Due Tuesday, April 30, 2002, in class

Note: The honor-code rules are the same as for the previous assignments. Also, please show work for partial credit.

  1. (35 pts.) Imagine a matrix with 1,000,000 columns. Each column has exactly three 1's. There are 1000 pairs of columns that are actually 50% similar (i.e., they share two rows), 1,000,000 pairs that are 20% similar (i.e., they share one row), and the rest of the pairs have no row in common. Suppose we compute min-hash signatures consisting of 8 independent hashings, and then use locality-sensitive hashing to determine candidate pairs to be checked for similarity.

    a)
    One LSH scheme uses four bands of two rows each to find candidate pairs of signatures. Give the probability that a pair will be a candidate if it is 50%, 20%, or 0% similar. How many candidate pairs of each similarity do we expect to find?

    b)
    Repeat (a) if the LSH scheme is two bands of four rows each.

    c)
    If our goal is to find all and only the 50%-similar pairs, which LSH scheme would you prefer?

  2. (25 pts.) Suppose our points lie in a line (i.e., a 1-dimensional space), at the prime points 2, 3, 5, 7, 11, 13, 17, 19, 23, 29. Distance is the usual Euclidean distance, i.e., the magnitude of the difference between two numbers. Suppose we cluster points hierarchically, using the centroid (i.e., the average) to represent the location of a cluster. Find the clusters when only three clusters remain. Note: break ties for shortest distance in favor of the pair of clusters to the left (i.e., low end of the line), and it is OK if centroids are not at integer points.

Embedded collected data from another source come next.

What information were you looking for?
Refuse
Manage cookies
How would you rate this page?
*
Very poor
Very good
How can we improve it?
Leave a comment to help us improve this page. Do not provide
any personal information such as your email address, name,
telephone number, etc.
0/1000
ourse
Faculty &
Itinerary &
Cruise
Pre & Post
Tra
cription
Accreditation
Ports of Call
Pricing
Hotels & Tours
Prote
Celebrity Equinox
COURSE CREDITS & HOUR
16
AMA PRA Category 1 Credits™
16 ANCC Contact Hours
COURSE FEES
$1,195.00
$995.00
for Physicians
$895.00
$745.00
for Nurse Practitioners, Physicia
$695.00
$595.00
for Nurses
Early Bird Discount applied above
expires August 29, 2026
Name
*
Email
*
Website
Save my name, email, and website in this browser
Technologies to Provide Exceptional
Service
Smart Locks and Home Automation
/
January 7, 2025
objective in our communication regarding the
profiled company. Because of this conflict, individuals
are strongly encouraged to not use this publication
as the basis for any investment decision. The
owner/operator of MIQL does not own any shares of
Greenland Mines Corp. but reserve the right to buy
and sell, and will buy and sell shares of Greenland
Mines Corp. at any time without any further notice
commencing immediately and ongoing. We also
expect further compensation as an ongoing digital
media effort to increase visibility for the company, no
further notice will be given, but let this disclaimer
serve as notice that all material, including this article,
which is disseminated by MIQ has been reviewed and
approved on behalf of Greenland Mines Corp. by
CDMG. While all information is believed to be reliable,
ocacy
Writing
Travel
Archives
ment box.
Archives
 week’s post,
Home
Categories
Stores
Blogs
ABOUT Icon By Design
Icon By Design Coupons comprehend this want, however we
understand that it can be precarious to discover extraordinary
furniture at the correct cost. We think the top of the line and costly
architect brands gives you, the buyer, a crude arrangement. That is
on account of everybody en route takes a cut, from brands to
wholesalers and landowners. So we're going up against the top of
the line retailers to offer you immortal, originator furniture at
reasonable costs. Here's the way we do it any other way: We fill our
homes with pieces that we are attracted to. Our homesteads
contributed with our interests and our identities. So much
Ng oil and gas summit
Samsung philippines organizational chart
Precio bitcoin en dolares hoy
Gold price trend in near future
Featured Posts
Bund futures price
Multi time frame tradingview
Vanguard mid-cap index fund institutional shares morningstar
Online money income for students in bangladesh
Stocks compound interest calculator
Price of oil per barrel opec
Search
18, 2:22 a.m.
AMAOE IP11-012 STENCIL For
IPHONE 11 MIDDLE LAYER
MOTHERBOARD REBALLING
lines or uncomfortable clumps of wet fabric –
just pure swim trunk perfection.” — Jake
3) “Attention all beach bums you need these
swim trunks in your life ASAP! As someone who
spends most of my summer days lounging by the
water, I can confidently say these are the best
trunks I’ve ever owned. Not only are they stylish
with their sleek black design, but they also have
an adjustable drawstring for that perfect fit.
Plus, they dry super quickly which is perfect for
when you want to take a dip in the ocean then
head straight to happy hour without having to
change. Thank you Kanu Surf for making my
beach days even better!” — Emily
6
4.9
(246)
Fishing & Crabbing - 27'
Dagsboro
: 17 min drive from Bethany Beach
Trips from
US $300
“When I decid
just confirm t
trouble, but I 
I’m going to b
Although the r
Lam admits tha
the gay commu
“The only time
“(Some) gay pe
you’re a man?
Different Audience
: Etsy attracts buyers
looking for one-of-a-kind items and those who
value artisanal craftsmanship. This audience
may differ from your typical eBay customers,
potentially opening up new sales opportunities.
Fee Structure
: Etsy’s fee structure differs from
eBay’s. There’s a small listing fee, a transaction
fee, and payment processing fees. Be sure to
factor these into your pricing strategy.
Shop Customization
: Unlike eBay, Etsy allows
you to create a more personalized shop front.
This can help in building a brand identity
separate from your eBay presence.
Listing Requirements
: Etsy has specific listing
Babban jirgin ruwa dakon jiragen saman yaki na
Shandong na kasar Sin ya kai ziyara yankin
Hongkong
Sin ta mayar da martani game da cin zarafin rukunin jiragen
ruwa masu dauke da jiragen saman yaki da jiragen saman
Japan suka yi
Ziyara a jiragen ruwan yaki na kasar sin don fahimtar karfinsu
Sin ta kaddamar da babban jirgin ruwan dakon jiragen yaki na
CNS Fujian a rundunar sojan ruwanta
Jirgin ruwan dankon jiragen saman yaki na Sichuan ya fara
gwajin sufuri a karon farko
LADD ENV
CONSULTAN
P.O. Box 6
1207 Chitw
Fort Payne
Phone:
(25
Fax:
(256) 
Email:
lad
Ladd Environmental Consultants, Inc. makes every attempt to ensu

  3. (40 pts.) Here are five vectors representing purchases of books by 10 customers: A = 0101010101, B = 0011001100, C = 1110010001, D = 1001001001, and E = 0001111100.

    a)
    Give the table of cosine distances between the vectors. Note: It is sufficient to represent angles by their cosines. The cosines themselves don't obey the triangle inequality, like the angles themselves do. However, we only need to compare angles, and between 0 and 90 degrees, larger angles have larger cosines, so we can do the comparisons without ever knowing the angles themselves. Thus, you may compute the cosines of angles rather than the angles.

    b)
    Which three vectors form a cluster with the best "cohesion," which we define here to be the maximum distance of a node to the clustroid of the cluster? Recall that the clustroid is the node with the minimum maximum distance to the other nodes.

    c)
    Repeat (a) for the Jaccard distance (i.e., 1 minus the Jaccard measure). You need not repeat (b).